◆ **Work item**: Every line below that holds the string "ราคาน" should be copied.

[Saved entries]
____
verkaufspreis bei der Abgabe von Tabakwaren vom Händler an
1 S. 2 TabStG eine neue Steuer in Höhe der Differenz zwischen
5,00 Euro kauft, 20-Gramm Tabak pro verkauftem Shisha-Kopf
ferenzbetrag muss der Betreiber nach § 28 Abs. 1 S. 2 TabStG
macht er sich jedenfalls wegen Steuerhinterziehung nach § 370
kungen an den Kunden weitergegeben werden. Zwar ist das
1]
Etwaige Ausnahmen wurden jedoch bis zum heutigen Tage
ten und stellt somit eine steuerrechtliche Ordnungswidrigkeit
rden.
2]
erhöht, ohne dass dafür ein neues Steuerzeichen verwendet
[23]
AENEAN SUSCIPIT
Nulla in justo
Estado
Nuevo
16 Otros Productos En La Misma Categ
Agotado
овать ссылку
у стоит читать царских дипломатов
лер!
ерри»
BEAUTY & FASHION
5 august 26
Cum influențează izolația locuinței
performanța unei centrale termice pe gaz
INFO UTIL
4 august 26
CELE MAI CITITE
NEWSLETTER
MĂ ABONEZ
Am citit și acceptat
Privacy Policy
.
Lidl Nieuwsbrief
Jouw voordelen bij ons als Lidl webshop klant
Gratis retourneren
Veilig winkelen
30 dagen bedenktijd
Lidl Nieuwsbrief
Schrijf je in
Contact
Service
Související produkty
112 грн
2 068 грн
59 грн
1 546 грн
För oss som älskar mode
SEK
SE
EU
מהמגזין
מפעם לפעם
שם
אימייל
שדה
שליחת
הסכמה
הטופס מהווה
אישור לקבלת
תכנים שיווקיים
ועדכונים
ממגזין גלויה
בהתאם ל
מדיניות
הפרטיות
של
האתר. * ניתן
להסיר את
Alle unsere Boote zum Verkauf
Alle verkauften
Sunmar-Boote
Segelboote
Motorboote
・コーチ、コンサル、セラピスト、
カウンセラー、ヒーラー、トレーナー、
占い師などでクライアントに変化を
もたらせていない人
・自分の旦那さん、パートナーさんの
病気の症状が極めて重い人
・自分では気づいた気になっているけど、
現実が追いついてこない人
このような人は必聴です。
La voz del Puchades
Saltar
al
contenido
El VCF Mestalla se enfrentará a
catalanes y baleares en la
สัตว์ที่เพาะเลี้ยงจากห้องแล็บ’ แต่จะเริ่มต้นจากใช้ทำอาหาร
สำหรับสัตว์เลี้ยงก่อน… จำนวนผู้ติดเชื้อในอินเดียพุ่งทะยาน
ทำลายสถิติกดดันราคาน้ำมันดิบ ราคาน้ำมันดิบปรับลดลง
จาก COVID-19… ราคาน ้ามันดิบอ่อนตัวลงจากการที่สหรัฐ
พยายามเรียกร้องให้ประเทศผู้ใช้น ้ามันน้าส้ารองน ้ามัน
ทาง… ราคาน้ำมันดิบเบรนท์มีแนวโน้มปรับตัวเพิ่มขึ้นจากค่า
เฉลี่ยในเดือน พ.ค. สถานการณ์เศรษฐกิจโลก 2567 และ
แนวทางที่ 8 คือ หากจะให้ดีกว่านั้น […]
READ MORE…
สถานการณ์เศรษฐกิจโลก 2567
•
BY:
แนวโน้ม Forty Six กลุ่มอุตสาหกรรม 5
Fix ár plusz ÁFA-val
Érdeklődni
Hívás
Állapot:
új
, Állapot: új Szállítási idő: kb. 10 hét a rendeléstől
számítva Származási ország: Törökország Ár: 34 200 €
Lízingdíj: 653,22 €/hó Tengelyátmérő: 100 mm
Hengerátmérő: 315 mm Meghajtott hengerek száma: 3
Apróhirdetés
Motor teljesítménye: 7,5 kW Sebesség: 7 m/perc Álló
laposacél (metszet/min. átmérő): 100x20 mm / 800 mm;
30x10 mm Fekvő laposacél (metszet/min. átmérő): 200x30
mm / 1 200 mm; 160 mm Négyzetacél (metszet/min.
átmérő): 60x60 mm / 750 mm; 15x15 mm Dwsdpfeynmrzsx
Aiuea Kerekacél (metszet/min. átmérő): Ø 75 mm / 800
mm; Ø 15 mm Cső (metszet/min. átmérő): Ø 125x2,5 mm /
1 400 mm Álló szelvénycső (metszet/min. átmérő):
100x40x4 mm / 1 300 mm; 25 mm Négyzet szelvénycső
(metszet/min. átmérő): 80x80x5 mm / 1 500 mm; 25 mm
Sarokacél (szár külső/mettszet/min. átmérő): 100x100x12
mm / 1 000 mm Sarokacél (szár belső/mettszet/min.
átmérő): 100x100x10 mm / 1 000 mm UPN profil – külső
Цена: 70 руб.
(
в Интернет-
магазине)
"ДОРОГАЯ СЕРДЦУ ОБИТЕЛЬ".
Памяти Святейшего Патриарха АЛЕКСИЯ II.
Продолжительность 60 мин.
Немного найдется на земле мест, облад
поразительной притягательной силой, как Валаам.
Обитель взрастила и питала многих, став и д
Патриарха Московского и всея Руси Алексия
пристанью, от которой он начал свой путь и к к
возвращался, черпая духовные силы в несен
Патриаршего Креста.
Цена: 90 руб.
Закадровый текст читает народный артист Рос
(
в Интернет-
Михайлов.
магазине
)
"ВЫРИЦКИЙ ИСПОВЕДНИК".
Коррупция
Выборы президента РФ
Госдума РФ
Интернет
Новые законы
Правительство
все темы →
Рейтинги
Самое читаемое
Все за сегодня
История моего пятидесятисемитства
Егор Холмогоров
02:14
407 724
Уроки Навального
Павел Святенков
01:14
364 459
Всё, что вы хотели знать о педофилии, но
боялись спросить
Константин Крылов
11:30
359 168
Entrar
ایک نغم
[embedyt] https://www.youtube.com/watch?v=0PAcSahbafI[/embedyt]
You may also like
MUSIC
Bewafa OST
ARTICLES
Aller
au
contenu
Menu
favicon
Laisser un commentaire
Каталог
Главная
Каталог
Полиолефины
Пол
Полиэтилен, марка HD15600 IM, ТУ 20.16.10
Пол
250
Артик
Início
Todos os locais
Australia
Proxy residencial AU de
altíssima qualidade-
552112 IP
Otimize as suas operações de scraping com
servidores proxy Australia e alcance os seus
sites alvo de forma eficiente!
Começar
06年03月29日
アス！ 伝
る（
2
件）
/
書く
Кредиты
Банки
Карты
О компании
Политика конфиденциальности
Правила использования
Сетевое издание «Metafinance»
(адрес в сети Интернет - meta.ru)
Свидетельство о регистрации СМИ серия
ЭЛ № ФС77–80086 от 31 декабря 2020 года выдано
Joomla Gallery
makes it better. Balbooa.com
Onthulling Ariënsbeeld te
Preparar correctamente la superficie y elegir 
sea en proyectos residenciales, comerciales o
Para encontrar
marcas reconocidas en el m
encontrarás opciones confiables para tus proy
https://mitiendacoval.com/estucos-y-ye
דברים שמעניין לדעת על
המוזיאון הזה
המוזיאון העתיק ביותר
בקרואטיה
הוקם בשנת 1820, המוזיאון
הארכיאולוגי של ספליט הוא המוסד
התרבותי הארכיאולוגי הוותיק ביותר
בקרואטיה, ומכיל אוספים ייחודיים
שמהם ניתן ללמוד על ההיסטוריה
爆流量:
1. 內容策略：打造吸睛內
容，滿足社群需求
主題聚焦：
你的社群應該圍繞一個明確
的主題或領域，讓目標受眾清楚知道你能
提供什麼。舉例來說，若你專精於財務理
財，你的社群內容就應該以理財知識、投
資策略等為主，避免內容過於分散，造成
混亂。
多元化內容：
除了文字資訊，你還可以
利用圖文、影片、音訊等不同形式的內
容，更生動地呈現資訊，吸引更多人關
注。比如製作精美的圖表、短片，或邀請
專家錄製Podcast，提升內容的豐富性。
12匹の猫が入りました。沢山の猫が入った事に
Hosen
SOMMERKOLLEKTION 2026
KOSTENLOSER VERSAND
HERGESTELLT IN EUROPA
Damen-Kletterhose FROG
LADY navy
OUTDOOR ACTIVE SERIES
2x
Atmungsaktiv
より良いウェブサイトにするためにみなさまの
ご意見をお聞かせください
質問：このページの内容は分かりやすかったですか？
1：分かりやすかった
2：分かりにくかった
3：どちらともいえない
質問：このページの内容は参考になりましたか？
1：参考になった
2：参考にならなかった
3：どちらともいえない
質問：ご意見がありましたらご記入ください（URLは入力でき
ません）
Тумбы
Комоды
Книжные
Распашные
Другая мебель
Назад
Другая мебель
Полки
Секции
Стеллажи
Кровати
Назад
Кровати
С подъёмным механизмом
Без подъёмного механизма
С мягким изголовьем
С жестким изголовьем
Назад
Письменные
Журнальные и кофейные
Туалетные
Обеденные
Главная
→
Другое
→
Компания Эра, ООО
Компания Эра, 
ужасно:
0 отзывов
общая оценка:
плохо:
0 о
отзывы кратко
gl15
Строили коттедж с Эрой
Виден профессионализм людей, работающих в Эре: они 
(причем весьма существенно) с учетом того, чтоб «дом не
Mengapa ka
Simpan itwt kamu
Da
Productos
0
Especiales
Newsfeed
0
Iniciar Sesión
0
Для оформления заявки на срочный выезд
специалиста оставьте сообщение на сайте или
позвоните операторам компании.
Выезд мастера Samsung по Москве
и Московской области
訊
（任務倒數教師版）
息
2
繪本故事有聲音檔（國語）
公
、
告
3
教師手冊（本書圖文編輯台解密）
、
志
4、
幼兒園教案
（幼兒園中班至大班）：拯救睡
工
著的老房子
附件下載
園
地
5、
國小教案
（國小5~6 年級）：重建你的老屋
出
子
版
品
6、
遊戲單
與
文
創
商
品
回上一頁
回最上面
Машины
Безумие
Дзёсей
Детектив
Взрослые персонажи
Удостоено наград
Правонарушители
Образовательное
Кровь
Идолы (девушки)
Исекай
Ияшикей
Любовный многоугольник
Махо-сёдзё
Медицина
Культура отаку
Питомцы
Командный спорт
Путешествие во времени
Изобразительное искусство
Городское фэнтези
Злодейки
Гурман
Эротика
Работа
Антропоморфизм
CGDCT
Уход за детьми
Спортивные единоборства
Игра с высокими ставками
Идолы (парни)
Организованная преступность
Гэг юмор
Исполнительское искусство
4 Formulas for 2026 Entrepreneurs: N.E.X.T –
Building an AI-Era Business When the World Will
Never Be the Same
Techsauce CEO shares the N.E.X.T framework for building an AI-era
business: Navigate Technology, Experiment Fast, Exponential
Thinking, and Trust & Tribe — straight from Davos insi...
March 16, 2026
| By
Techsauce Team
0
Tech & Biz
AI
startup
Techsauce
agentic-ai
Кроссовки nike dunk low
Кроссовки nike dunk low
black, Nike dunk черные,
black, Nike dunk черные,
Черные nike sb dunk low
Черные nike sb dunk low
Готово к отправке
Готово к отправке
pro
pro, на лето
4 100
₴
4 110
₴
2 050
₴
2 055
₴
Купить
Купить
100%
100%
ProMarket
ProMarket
____
◆ **Answer**:
ทำลายสถิติกดดันราคาน้ำมันดิบ ราคาน้ำมันดิบปรับลดลง
จาก COVID-19… ราคาน ้ามันดิบอ่อนตัวลงจากการที่สหรัฐ
ทาง… ราคาน้ำมันดิบเบรนท์มีแนวโน้มปรับตัวเพิ่มขึ้นจากค่า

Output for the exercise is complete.